__Materials provided__
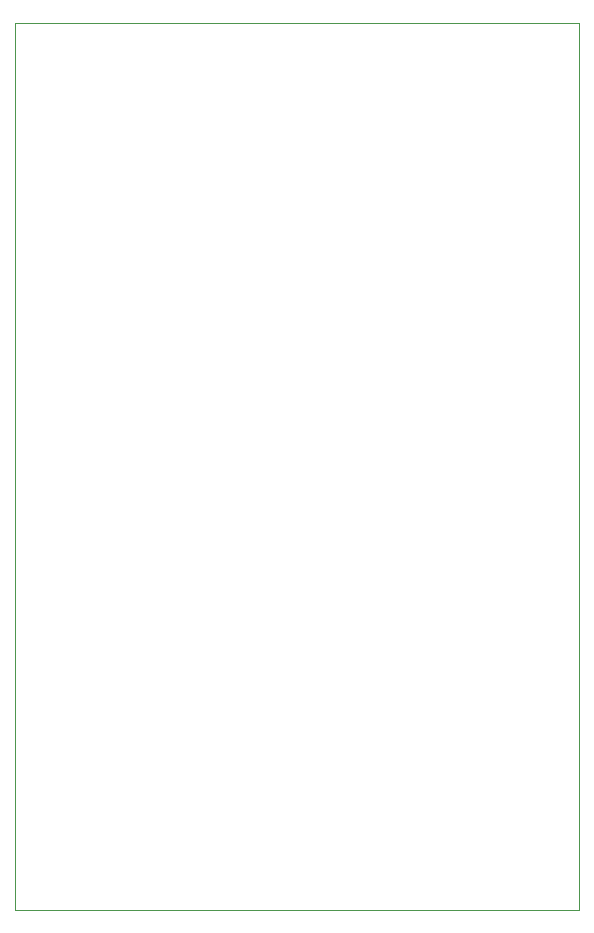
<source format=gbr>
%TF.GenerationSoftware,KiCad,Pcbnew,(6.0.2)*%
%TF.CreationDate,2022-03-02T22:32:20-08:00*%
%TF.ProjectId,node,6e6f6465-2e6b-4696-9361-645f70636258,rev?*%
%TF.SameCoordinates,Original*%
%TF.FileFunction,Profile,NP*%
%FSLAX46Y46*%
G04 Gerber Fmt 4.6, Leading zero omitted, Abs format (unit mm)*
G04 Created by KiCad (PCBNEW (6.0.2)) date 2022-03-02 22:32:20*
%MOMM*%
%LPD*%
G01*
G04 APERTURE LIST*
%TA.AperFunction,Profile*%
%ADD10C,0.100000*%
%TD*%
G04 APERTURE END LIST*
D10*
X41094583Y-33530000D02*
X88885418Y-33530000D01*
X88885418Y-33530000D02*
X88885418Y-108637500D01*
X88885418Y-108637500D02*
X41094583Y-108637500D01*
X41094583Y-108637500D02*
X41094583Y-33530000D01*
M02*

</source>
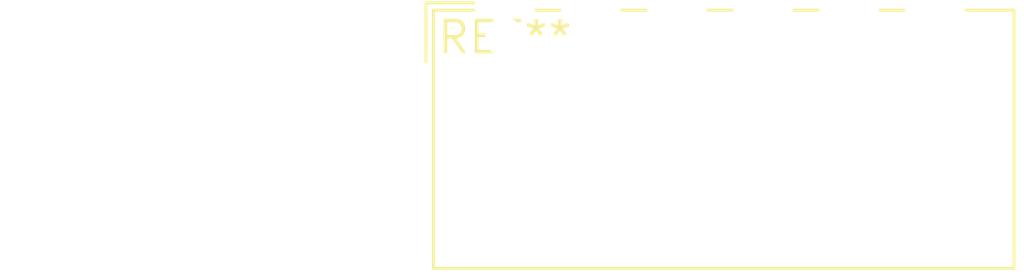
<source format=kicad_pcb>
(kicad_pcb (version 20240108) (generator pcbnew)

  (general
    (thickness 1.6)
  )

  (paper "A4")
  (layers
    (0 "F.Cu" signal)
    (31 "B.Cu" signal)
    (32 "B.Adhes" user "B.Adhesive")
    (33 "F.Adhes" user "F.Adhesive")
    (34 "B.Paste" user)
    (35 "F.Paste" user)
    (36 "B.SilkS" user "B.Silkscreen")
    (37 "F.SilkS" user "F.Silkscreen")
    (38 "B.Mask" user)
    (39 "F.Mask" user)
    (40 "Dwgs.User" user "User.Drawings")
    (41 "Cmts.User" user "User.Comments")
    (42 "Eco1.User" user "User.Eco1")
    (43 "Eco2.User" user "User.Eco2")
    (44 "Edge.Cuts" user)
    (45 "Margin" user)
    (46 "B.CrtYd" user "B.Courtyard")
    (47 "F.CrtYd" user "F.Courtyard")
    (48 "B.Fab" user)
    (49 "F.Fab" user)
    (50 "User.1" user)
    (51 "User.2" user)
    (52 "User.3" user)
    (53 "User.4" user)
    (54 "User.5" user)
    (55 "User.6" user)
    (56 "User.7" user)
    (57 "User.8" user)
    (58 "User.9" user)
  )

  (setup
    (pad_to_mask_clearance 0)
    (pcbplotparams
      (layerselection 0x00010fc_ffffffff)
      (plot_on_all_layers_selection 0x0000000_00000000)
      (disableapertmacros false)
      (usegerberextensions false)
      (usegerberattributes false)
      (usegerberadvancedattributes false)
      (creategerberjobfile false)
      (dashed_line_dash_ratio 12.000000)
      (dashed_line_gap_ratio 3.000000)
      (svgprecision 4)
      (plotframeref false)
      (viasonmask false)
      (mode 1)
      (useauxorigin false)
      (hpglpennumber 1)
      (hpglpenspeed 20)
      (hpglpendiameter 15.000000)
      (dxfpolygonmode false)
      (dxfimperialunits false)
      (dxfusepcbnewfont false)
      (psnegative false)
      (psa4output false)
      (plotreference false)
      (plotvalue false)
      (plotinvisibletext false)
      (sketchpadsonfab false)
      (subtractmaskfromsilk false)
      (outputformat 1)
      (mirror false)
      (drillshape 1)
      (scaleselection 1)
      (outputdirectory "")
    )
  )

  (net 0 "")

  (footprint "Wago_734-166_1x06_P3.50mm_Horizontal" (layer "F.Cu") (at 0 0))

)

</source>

__What you should do__
Each line in the data that holds the word "APERTURE" must be copied.

__Your solution__
G04 APERTURE LIST*
G04 APERTURE END LIST*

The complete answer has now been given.